While many parents are already stocking up on back-to-school supplies and warmer fall clothes, it’s critical that to recognize summer’s heat still remains. Warm days and late sunsets have athletes of all ages out practicing and playing the games that they love. But just because your son or daughter can mostly avoid the sun’s rays by heading to the rink, it doesn’t mean you should be less concerned about the health and performance problems associated with dehydration.
“I worry about hockey players because in the summer,” says Steve Bushee, assistant athletic director in charge of sports medicine at Boston College. He notes that, many times, young athletes spend all day out in the heat before arriving at their hockey game or practice in the evening. “Anytime you’re sweating, you’re becoming dehydrated, so it’s especially important— even more so in the summer months when it can be so humid out—to be aware of the fluids you drink and the fluids you lose.”
According to Bushee, it only takes a two-percent loss in body fluid before dehydration sets in and a breakdown of muscles starts affecting performance.

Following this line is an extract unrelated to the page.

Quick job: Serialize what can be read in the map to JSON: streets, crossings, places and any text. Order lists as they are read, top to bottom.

Bushee says one of the simplest steps to guard against dehydration, one often utilized by the Eagles, involves weighing athletes before and after a practice or game. By measuring the pre and post-game weight difference,, athletes can determine how much fluid loss occurred and replenish it accordingly.

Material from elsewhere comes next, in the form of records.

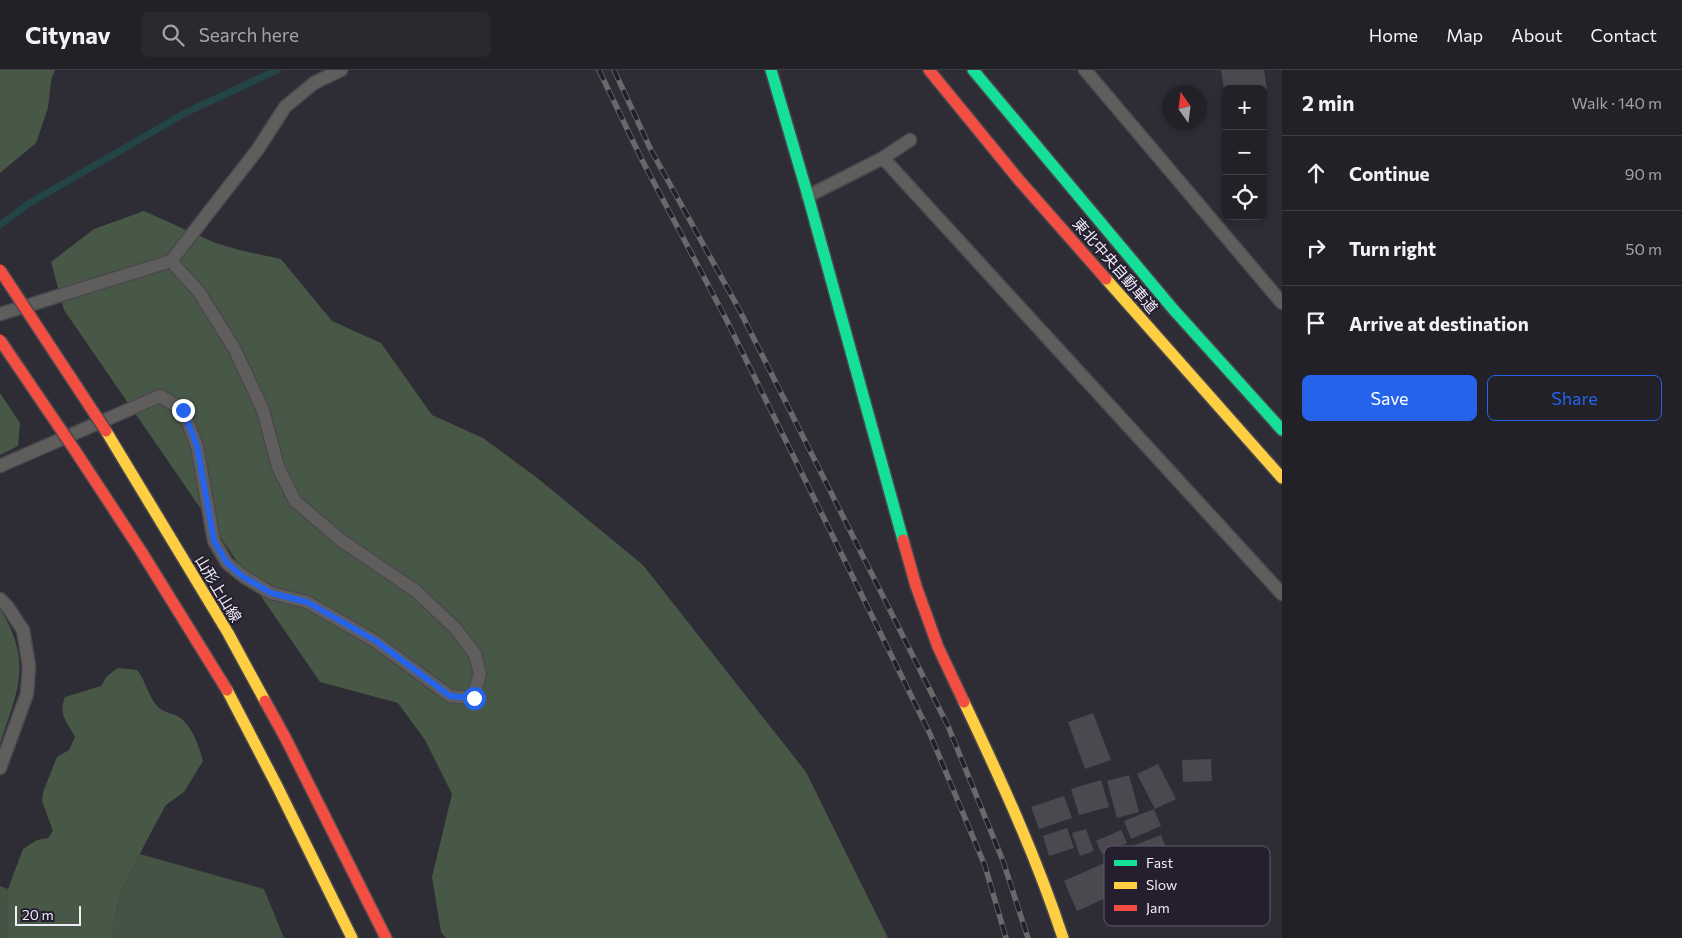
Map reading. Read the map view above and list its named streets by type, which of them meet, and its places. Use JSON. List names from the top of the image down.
{
  "streets": {
    "main road": ["東北中央自動車道", "山形上山線"]
  },
  "legend": ["Fast", "Slow", "Jam"],
  "scale_bar": "20 m",
  "north": "top",
  "page": {
    "header": "Citynav",
    "search": "Search here",
    "nav": [
      "Home",
      "Map",
      "About",
      "Contact"
    ],
    "heading": ["2 min", "Walk · 140 m"],
    "map_buttons": ["+", "−"],
    "list": [
      ["Continue", "90 m"],
      ["Turn right", "50 m"],
      "Arrive at destination"
    ],
    "buttons": ["Save", "Share"],
    "scale": "20 m"
  }
}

“In essence, you need to regain that weight in fluid before you start working out again,” says Bushee. “If you’re down two pounds of water weight, before your next practice you need to make sure to get that back up, otherwise you’re setting yourself up for dehydration.”
Parents, players and coaches should be on the lookout for these telltale signs dehydration:
And more than just water, salt and electrolytes also need to be replaced in athletes, particularly during summer workouts.
“Sometimes in the summer, we suggest some of the guys maybe put a little extra salt on their meals, because salt is lost in sweat,” Bushee said. “That and potassium should also be watched at meals to complete a healthy diet.” When adding salt to a child’s diet, however, consider potassium a better alternative than sodium, since most children already take in too much of the latter. To get the World Health Organization’s recommended 3,150 milligrams per day, try a banana (400–500mg), a cup of trail mix with seeds and nuts (950mg), or a cup of raisins (1,000mg) as an afternoon snack.
As far as the typical rule of drinking eight glasses a day, Bushee says there is no magic number for how many glasses a person should drink, noting that weight and size play a factor, too.
So before heading outside of in to the rink this summer make sure your youth hockey player knows the key steps to staying hydrated. And then don’t forget to have them apply these lesson throughout the winter season, too.